§ **Task instructions**: Every line holding "Perugia" should be copied from the records below.

++++ Raw data ++++

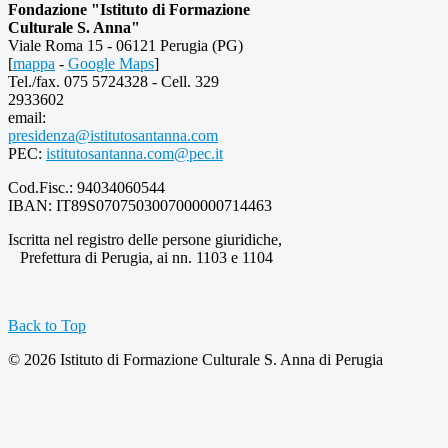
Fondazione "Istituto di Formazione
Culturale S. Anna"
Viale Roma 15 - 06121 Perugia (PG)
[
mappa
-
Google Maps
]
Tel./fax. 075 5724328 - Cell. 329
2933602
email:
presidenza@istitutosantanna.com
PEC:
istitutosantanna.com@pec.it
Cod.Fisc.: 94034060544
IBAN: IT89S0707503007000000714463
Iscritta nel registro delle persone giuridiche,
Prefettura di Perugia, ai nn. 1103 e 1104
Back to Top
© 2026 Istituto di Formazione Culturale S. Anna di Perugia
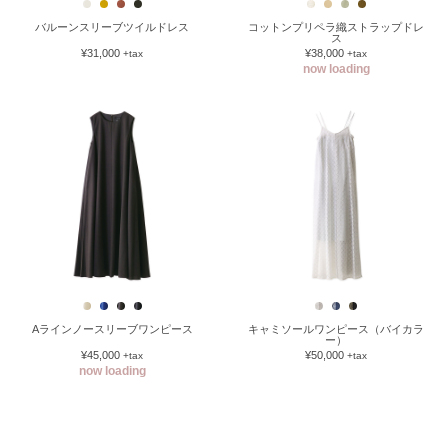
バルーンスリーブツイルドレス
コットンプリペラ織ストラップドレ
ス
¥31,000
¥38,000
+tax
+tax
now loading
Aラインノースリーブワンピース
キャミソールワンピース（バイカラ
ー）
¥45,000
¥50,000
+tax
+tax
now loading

++++

§ **Result**:
Viale Roma 15 - 06121 Perugia (PG)
Prefettura di Perugia, ai nn. 1103 e 1104
© 2026 Istituto di Formazione Culturale S. Anna di Perugia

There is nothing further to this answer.